■ **Data extract**

* * * *

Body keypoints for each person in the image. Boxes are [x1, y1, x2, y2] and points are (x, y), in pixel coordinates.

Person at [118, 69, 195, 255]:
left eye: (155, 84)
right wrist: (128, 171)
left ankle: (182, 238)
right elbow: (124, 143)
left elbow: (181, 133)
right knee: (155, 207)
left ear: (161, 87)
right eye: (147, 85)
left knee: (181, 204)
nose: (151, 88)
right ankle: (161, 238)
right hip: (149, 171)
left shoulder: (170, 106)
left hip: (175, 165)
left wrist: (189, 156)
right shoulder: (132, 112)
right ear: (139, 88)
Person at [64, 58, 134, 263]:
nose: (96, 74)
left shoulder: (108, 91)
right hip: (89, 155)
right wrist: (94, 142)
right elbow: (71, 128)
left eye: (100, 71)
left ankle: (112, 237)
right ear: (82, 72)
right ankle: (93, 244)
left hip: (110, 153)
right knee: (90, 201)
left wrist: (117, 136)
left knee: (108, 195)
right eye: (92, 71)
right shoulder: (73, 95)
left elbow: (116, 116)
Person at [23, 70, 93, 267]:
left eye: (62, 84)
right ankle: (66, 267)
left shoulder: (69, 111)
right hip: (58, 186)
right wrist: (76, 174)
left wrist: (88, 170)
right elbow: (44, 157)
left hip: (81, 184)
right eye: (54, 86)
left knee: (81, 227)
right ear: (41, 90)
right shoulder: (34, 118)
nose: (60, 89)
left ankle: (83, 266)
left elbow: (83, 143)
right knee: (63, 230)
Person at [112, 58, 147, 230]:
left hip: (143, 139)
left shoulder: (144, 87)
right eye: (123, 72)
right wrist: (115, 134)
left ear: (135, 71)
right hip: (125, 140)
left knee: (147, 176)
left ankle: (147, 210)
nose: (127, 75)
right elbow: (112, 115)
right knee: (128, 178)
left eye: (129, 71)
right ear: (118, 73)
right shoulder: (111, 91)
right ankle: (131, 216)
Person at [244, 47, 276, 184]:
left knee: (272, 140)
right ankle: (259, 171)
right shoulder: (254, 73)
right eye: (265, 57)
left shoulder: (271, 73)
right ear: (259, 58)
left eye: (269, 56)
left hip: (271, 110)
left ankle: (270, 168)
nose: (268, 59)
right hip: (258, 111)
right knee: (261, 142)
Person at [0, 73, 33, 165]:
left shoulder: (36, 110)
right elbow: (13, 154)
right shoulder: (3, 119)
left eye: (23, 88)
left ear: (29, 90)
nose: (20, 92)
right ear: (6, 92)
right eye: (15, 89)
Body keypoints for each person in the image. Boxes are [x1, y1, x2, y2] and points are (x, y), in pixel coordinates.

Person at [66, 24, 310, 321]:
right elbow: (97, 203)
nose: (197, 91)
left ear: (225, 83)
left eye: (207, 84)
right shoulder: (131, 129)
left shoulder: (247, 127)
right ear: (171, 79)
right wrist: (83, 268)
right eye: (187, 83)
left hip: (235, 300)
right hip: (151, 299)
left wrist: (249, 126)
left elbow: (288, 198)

* * * *

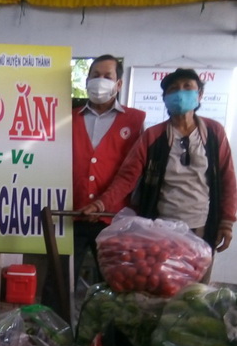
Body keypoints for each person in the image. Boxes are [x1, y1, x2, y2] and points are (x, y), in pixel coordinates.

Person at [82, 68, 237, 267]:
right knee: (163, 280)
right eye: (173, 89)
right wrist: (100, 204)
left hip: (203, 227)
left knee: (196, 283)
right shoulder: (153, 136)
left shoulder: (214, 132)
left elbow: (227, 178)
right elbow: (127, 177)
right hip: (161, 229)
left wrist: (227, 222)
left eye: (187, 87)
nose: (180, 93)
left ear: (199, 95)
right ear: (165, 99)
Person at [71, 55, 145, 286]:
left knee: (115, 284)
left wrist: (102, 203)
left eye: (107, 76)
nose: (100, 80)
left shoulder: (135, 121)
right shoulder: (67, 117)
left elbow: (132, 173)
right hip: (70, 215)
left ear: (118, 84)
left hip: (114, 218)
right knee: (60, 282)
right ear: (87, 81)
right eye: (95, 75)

* * * *

■ **Work request**
Copy out the range of lines above starting at the line with "right hip: (149, 171)" and ending at the line with "left ankle: (112, 237)", exactly and including both.

■ **Response below**
right hip: (149, 171)
left shoulder: (170, 106)
left hip: (175, 165)
left wrist: (189, 156)
right shoulder: (132, 112)
right ear: (139, 88)
Person at [64, 58, 134, 263]:
nose: (96, 74)
left shoulder: (108, 91)
right hip: (89, 155)
right wrist: (94, 142)
right elbow: (71, 128)
left eye: (100, 71)
left ankle: (112, 237)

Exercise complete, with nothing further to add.